Given the entries below, would you transcribe exactly the lines starting at the one with "STAATSZIRKUS DER DDR" and ending at the one with "et accompagnement", both kept, pictures omitted, nothing extra?

···

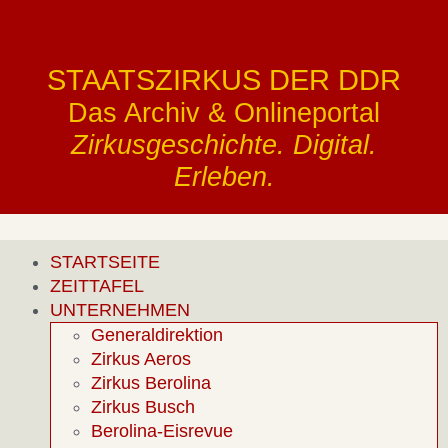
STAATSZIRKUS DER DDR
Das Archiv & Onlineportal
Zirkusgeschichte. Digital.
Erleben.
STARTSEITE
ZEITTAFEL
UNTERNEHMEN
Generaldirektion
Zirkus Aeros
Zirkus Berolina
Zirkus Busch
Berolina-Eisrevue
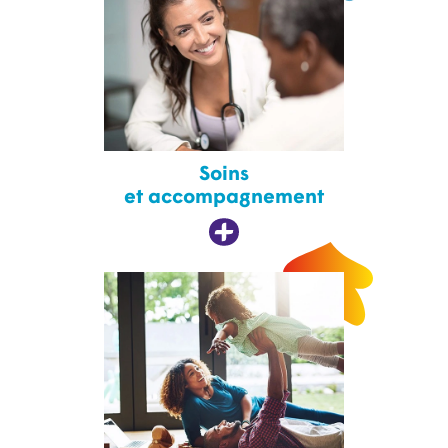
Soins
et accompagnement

···

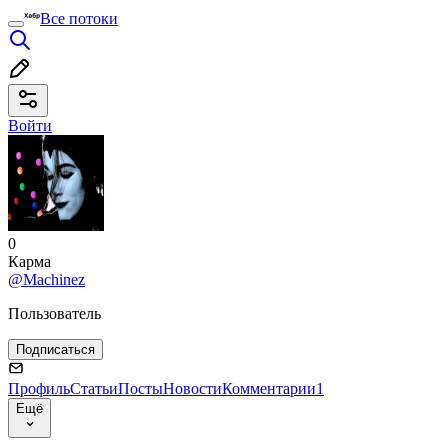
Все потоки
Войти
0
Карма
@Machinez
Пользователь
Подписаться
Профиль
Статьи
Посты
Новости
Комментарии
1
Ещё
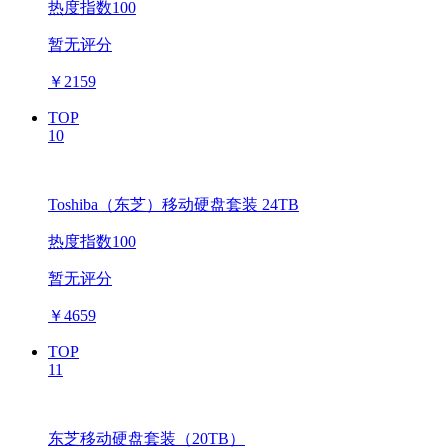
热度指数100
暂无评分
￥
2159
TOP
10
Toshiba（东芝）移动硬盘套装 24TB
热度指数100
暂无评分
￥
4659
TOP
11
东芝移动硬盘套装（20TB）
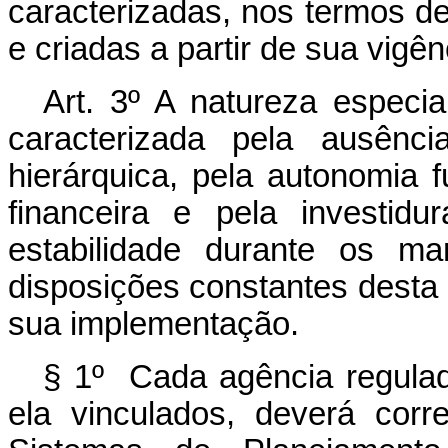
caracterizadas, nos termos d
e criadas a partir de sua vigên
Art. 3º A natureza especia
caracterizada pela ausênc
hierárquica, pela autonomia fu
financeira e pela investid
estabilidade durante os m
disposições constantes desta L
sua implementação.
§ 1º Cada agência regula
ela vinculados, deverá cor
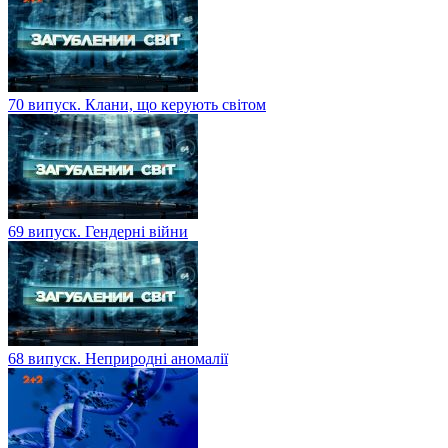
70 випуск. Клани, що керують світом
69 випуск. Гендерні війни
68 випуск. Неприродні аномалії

···

* Response for this exercise
STAATSZIRKUS DER DDR
Das Archiv & Onlineportal
Zirkusgeschichte. Digital.
Erleben.
STARTSEITE
ZEITTAFEL
UNTERNEHMEN
Generaldirektion
Zirkus Aeros
Zirkus Berolina
Zirkus Busch
Berolina-Eisrevue
Soins
et accompagnement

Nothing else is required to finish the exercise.